Wednesday - co-hosted a wednesday night dinner with 2 hosts and 12 guests (paella, banana cream pie from scratch, seared tuna/salmon with reduction sauce, virgin margaritas, apple spice cake from scratch, faux chicken, salad, mushrooms with avocado spread)
Thursday - completed a home visit for FPC with a wonderful elderly lady, took my first kickboxing class with my roommate at the UCSF gym
Studying has not yet begun for me, but Brain, Mind, and Behavior (BMB) started on Monday and it has been an intense ride ALREADY. My study habits are so ingrained in my behavior that I can't even bring myself to begin reading, I've become one of those ne'er-do-well kids in the back of the medical school bus. Actually, I think that I've always been in the back of the school bus.
However, someone joked to me that BMB is obviously coordinated by a group of men, because the competition is heating up. Now we have a daily "Case of the Day" at 8 a.m. sharp in the morning (we're technically not required to begin lecture until 8:10 a.m.) and we get to answer questions and email them to a special yahoo account until the 8 a.m. deadline the next day. Each case has a certain number of points assigned to it, and the student with the most points at the end of the course gets a T-shirt that says, "I am a HUGE NERD among nerds who likes to wake up early." Not really, the T-shirt says, "I won Case of the Day." But it means the same thing.
Another competition starting in BMB is to find typos or content errors in the BMB syllabus and have them posted on the online forum.
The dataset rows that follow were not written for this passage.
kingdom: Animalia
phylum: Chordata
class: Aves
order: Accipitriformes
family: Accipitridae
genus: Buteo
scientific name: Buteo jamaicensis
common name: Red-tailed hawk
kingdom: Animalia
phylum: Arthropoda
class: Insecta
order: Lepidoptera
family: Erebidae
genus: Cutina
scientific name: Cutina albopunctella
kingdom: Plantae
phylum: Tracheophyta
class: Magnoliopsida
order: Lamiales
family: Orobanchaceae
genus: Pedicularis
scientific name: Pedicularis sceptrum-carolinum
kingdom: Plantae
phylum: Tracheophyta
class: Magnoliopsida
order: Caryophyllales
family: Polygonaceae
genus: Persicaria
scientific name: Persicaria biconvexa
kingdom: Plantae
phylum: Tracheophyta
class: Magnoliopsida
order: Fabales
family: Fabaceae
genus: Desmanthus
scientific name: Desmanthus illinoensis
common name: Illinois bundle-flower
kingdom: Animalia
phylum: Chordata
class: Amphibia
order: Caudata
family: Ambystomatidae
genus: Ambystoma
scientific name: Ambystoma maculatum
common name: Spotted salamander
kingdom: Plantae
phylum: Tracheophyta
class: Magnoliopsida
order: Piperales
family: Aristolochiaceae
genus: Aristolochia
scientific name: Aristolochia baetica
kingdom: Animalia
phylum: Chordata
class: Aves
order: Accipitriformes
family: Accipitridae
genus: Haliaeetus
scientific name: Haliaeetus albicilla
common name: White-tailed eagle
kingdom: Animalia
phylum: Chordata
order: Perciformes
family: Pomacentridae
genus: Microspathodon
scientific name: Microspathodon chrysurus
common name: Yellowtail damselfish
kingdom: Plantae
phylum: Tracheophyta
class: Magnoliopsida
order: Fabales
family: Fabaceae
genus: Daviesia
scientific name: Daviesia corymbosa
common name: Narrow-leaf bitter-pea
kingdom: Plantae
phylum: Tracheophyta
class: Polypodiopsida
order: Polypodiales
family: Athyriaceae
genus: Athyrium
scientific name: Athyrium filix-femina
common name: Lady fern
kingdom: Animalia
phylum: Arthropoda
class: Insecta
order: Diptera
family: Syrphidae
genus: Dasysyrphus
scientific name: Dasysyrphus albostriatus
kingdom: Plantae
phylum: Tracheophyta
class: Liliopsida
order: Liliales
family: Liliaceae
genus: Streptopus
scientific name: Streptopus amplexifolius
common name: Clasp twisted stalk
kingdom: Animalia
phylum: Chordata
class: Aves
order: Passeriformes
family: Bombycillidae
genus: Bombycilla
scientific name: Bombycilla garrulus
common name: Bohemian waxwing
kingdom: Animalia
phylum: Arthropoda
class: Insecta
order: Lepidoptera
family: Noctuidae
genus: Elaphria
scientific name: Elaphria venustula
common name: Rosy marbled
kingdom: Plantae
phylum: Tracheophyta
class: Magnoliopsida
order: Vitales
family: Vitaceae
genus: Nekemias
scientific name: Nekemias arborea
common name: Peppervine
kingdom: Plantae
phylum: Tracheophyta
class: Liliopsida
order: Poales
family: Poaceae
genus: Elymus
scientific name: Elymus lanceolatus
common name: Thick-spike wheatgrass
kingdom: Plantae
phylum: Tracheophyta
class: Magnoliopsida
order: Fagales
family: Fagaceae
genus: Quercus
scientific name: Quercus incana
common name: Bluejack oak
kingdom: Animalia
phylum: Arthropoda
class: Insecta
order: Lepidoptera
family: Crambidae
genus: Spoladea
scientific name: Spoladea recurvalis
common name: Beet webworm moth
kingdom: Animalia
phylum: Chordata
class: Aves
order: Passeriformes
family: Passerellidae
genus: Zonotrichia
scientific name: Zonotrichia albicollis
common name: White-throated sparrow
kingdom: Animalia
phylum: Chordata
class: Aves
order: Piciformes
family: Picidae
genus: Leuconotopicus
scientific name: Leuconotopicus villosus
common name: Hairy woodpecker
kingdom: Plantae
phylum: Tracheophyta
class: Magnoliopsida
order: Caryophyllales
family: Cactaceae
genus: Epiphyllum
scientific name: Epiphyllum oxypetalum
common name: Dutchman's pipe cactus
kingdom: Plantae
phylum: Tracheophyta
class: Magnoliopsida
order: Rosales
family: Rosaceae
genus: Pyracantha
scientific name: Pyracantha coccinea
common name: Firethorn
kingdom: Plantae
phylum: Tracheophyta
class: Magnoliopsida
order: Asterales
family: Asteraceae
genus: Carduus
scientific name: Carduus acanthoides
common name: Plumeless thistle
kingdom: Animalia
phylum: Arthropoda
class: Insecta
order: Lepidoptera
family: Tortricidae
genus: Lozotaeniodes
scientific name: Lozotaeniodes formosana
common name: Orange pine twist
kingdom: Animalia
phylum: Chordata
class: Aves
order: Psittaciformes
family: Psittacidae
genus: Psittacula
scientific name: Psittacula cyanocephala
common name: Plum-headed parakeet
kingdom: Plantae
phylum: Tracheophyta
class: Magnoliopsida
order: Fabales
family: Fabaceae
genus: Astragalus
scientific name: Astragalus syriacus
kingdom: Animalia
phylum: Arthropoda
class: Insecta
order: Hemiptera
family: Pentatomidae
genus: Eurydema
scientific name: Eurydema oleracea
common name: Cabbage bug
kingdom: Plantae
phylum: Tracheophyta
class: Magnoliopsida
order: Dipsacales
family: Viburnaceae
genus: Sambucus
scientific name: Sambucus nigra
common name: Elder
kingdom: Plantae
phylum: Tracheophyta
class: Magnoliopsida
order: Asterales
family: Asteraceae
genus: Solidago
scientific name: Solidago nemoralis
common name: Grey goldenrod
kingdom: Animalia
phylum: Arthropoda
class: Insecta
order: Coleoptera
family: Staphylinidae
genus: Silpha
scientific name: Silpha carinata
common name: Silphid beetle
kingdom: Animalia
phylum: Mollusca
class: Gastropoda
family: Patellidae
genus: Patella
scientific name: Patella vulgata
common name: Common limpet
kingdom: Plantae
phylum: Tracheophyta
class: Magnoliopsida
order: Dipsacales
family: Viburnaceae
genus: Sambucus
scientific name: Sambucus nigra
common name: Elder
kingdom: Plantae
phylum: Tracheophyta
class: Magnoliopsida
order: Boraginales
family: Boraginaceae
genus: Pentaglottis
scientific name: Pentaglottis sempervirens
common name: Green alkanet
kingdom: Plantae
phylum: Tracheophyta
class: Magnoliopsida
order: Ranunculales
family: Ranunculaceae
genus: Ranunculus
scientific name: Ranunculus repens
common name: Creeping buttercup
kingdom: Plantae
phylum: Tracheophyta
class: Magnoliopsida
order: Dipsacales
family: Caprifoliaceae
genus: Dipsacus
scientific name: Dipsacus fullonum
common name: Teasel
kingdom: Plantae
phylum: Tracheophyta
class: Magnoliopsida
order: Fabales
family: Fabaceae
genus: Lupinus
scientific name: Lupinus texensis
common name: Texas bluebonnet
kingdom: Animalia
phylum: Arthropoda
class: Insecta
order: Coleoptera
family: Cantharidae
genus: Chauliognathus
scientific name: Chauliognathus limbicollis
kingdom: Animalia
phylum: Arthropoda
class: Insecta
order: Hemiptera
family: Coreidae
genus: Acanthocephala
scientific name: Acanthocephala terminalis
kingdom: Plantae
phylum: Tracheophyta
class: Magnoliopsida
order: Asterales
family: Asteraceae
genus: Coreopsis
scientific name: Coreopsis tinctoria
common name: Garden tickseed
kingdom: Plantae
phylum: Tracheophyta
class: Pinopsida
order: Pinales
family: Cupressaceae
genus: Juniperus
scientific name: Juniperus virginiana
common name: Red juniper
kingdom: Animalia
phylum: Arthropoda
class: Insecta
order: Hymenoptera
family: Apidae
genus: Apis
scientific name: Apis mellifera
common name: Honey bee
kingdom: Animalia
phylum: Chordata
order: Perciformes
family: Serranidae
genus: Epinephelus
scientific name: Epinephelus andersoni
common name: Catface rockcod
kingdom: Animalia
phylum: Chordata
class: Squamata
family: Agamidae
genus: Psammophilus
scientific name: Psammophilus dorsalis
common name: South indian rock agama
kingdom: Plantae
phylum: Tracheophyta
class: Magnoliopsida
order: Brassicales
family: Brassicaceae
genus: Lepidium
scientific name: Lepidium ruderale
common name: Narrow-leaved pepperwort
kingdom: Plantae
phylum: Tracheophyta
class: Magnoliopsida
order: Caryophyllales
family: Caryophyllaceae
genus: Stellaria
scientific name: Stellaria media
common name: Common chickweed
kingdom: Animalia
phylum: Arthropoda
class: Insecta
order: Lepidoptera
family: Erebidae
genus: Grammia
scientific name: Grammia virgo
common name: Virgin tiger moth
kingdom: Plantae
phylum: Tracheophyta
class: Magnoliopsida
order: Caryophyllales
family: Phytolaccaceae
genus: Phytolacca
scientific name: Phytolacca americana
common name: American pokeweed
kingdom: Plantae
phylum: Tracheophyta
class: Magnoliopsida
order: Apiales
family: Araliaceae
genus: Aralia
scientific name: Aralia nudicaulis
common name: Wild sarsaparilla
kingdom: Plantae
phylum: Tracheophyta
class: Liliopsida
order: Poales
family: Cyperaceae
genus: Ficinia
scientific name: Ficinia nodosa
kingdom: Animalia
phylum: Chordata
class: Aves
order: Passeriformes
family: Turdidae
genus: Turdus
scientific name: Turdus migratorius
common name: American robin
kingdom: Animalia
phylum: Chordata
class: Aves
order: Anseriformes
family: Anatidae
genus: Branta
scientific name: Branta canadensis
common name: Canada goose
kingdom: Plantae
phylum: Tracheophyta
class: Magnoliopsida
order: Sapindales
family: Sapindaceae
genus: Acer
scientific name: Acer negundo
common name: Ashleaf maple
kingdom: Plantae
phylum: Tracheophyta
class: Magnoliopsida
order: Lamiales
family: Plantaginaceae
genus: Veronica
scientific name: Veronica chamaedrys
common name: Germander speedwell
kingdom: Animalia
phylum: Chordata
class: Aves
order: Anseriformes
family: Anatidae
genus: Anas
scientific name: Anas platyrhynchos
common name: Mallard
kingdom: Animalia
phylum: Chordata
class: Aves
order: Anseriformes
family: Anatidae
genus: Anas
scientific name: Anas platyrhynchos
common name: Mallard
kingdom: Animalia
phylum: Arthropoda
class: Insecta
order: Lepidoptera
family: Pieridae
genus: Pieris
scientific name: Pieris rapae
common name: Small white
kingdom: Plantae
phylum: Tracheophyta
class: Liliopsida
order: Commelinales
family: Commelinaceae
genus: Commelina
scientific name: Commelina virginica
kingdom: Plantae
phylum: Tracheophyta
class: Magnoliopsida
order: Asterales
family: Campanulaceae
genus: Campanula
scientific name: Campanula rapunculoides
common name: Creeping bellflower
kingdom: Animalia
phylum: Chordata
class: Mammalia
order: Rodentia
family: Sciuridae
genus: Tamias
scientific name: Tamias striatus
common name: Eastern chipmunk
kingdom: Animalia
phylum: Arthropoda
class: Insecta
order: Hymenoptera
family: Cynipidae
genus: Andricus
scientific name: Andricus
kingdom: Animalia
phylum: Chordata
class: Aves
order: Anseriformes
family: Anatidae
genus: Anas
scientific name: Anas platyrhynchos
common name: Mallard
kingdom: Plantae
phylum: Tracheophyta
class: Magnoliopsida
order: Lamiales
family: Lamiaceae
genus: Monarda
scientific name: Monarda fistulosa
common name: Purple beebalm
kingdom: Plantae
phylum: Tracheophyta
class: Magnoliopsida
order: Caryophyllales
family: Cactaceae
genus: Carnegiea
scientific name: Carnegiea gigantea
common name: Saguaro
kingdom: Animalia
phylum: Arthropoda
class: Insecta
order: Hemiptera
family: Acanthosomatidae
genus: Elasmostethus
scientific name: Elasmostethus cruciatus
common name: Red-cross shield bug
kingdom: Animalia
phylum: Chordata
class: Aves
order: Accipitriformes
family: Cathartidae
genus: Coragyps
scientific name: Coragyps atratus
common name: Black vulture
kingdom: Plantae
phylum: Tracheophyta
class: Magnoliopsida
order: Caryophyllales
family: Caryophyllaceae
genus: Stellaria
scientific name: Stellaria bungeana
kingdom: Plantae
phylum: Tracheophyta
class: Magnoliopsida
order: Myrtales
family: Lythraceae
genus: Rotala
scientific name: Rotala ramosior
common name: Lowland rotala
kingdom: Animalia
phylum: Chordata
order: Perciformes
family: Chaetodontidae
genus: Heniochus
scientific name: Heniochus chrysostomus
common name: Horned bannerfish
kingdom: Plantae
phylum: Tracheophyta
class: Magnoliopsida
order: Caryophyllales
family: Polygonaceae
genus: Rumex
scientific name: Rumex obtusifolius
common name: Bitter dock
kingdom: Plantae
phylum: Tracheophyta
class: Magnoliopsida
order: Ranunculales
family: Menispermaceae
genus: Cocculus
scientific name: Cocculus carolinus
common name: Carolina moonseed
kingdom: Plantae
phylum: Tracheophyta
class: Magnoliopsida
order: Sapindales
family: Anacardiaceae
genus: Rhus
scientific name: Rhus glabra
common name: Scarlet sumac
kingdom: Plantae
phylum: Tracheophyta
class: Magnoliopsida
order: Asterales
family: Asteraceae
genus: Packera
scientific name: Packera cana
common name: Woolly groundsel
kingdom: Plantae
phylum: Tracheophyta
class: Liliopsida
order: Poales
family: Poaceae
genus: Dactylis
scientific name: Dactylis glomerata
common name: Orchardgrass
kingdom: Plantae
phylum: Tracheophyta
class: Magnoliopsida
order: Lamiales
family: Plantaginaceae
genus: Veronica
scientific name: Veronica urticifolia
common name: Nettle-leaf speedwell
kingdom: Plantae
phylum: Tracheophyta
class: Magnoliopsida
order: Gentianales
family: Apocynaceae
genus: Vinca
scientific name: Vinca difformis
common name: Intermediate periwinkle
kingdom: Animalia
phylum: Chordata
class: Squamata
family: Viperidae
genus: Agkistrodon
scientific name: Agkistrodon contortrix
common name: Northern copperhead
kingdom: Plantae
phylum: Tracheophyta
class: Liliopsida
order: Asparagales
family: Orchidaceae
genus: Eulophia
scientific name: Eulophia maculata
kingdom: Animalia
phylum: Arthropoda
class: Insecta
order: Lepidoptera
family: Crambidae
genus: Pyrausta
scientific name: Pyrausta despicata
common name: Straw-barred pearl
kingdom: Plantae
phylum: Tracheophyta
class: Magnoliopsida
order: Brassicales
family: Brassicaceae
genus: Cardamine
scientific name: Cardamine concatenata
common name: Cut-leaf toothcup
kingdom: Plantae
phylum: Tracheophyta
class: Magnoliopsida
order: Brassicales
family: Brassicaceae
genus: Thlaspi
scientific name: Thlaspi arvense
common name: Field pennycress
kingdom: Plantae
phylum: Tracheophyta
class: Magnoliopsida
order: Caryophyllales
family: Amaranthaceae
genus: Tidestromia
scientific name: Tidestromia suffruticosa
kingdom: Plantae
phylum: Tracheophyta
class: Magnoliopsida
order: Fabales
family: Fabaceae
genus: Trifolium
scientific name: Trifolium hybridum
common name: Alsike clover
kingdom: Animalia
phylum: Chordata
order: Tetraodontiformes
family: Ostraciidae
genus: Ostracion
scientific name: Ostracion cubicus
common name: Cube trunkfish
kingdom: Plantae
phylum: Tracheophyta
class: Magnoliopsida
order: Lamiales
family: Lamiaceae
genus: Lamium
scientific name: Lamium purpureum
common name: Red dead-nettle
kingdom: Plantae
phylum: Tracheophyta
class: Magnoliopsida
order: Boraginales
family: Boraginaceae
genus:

The winner with the most corrections submitted will get a T-shirt that says, "I have OCD," and a dinner for two at a restaurant. If the class finds over 500 errors in the syllabus, the winner will receive a fancy dinner. If not, then the winner will get a meal at McDonald's, or something to that effect.
Even though I am not working too hard, I am getting anxious about being late in the morning, because D. Lo will stand at the door and give you disappointed/dirty looks and it makes me so scared! I respect D. Lo, and the incredible effort that he and his colleagues put into the course to make it phenomenal, so it's only fair that he ask for the same total dedication and fanaticism among his students. However, another part of me is also skeptical and wary of his mind games and unnecessarily complex competitions designed to whip us into an academic frenzy. That's just the paranoid conspiracy theorist in me.
Overall, however, BMB lectures have been AMAZING. On our first day of class, we witnessed an interview with a stroke patient and how he is physically affected...it was very powerful and moving. We have had TWO anatomy labs in TWO days. On the first day, we looked at brains in buckets. On the second day, we opened up the skull of our cadaver and removed the brain in sections. It was mind-blowing. Today, we had another patient interview with a psychiatric patient to described to us how her life unravelled when she began hearing voices and seeing faces and eyes. She described with perfect detail how this neutral voice would say "No" and hiss when she did something the voice did not approve of, and how it said "beautiful" on the rare occasions when she did something it did approve of. And she believed that her internal turmoil was responsible for external events in the real world, like tornados, and that if she moved the salt and pepper shakers a certain way, it would affect the state of the universe. This incredible insight into the experiences of this patient, who is now fairly recovered and living a normal life, was a precious opportunity. Everything in BMB leaves me speechless and astounded, because the human mind itself is so amazing.